I started well and got to day 5 but then I got distracted by some fun.

Day 05 is a great example of a AoC problem. Part A introduces a pretty basic problem, but Part B blows the trivial solution out of the water by just increasing the search space by orders of magnitude.

In a nutshell the problem is this. You start with an initial value, and a series of mappings. You have to put the value through the mappings and then find the lowest value, that's your answer.

Part A starts out with 14 values so it's pretty quick, Part B changes this to pairs, so you have a start value and a size. This means that instead of 14 values you have 4,000,000,000.

Brute Force

Using the basic brute force approach for Part B was pretty silly. On the original Python implementation it was taking many hours which wasn't really a 'good' solution, so I thought of doing it in parallel.

It was pretty easy to rewrite to use multiprocessing pools which was a pretty linear improvement based on the number of cores in the system. 8 cores made it about 8 times faster.

The Rust implementation was a similar speed improvement, it was orders of magnitude faster just out of the box, and using the par_iter function had a similar improvement in speed to python.

It was still taking many minutes which was not ideal

Calculating the ranges

It was pretty easy to figure out that it should be possible to translate the entire range through the mappings and this would reduce it from 4,000,000,000 back down to a small number of operations.

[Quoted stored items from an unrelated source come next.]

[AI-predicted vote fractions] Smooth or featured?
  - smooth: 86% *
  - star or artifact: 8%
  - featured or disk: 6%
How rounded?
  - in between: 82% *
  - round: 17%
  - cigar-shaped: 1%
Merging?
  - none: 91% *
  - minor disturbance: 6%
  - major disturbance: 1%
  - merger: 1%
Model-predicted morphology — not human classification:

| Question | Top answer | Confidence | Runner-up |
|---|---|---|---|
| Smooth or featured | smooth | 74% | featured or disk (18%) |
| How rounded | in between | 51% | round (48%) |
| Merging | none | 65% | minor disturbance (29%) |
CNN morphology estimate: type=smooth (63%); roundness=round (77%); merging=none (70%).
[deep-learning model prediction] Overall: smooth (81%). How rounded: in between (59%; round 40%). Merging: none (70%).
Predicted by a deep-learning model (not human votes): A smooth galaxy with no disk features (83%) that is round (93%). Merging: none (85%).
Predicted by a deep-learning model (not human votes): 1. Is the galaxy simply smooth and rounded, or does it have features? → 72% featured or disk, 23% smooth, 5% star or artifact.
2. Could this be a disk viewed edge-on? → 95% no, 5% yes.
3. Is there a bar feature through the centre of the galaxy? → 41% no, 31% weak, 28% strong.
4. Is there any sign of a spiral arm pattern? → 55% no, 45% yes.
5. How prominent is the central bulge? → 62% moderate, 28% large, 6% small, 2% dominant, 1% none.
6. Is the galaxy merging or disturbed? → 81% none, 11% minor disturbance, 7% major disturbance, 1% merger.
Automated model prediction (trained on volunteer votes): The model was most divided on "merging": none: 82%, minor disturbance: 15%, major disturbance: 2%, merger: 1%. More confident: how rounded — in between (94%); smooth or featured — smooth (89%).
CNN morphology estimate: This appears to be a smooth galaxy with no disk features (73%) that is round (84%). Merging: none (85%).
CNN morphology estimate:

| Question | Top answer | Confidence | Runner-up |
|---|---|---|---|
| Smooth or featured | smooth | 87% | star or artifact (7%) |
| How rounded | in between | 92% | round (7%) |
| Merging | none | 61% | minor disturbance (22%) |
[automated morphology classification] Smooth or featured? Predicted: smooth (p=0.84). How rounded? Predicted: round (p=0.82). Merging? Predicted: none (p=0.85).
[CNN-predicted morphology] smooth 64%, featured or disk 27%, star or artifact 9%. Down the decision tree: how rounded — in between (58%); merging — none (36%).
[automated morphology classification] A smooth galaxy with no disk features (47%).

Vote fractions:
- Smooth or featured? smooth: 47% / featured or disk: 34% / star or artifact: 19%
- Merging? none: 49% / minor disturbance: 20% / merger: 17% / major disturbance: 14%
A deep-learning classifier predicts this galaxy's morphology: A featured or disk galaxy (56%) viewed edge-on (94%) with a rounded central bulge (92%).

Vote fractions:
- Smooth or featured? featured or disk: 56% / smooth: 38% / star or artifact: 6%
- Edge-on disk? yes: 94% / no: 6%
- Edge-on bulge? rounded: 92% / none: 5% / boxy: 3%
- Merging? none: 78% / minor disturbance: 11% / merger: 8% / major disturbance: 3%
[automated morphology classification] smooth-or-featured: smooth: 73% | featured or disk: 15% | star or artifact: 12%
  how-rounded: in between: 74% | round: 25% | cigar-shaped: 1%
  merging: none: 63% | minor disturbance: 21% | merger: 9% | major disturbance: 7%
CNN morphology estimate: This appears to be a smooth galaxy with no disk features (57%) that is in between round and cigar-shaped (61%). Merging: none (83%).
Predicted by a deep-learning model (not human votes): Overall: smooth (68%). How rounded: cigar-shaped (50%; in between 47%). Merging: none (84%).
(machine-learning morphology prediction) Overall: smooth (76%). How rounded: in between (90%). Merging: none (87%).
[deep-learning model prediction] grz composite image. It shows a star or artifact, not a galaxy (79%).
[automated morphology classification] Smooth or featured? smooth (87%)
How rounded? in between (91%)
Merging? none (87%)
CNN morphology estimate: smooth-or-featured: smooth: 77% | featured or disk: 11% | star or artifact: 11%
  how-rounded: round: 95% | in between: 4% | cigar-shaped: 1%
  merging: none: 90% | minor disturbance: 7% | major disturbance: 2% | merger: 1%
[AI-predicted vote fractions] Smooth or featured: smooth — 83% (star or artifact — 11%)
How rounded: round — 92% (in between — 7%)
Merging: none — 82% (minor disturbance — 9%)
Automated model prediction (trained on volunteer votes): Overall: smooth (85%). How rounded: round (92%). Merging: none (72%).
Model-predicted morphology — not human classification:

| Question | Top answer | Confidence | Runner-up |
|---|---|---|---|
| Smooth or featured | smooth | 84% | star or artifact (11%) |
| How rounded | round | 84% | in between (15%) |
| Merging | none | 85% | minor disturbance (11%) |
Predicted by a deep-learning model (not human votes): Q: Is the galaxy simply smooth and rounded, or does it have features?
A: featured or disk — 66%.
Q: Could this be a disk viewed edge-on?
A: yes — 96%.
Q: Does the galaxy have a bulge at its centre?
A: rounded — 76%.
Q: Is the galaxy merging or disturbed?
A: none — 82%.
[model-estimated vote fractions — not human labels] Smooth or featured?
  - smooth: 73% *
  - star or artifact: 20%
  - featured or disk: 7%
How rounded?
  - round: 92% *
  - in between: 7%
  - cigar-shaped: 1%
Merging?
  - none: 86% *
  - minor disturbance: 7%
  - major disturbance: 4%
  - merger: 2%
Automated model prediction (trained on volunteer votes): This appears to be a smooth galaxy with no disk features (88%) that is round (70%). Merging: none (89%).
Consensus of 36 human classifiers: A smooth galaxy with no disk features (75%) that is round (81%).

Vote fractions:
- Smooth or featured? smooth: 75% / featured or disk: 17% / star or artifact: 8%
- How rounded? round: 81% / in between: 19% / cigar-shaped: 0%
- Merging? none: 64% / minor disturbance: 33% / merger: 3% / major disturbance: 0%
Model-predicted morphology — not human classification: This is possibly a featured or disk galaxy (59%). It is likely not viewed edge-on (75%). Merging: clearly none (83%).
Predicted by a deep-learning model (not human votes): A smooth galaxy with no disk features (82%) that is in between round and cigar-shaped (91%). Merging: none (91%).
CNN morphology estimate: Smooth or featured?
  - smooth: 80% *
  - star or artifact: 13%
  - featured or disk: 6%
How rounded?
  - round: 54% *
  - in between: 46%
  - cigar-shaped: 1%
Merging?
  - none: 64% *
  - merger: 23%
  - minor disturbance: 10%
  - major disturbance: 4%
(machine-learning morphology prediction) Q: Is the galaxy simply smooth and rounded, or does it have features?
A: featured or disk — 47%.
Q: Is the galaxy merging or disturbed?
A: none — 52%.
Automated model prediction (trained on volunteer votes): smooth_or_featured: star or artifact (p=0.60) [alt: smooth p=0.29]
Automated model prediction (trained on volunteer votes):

TLDR, this approach took the python implementation down from hours to less than 1 second.

Functional Programming

I was playing around with F# and tried to solve the problem fully functionally, but it ended up being a bit of an issue.

Using the brute force method it would use about 16 gig of RAM just to compute the input and output vectors using map, so coding tit imperatively was the only way I figured out how to solve the problem. Still trying to figure out if there is a nicer way to do it.

Conclusion

I did a proper write up which I presented at work as an education session at work.

I'll fill this out when I've got more time, but this ended up being a really good problem to solve in different ways. These kind of experiments are just what you need sometimes to blow out the cobwebs. It's why things like AoC and Leet Code can be useful learning experiences. You set yourself challenges to go along with the inherent challenge of the problem. Try solving it in a new language, or just using recursive functions, or using functional programming techniques.

For 2024 I'm going to try doing the same kind of thing but probably focus on doing it in Rust first where possible. I really want to get better at Rust as it does look to be the successor to C.